● **Job item**:
Reproduce exactly the lines below, from the first through the one containing "Grandton Applecross is", and nothing more.

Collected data
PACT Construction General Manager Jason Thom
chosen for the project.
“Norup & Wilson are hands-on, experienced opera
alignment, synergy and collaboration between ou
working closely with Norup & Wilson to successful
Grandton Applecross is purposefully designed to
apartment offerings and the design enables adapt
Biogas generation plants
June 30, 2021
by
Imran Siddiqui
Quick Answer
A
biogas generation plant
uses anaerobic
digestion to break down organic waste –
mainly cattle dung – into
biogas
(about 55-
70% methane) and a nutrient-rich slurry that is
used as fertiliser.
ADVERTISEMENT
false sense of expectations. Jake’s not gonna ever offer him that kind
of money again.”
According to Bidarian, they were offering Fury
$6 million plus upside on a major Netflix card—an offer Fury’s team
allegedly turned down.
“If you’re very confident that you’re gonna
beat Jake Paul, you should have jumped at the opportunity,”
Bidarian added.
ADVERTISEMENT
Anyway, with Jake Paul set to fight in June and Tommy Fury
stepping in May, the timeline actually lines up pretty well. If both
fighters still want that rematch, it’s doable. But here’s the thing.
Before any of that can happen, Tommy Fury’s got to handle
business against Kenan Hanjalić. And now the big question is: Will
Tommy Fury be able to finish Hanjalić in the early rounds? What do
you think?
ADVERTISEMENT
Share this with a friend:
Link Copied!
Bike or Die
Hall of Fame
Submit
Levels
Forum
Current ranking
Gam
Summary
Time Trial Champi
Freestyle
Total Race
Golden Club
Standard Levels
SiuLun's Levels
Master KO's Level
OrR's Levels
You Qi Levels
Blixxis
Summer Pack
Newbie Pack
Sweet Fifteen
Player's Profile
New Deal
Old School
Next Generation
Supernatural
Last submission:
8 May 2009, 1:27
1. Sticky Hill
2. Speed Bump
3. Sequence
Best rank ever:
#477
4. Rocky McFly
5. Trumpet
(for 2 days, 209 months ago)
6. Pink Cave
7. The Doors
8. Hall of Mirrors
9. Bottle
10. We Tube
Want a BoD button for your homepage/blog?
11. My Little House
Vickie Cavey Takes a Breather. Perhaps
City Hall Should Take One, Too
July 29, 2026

● **Completed task**:
PACT Construction General Manager Jason Thom
chosen for the project.
“Norup & Wilson are hands-on, experienced opera
alignment, synergy and collaboration between ou
working closely with Norup & Wilson to successful
Grandton Applecross is purposefully designed to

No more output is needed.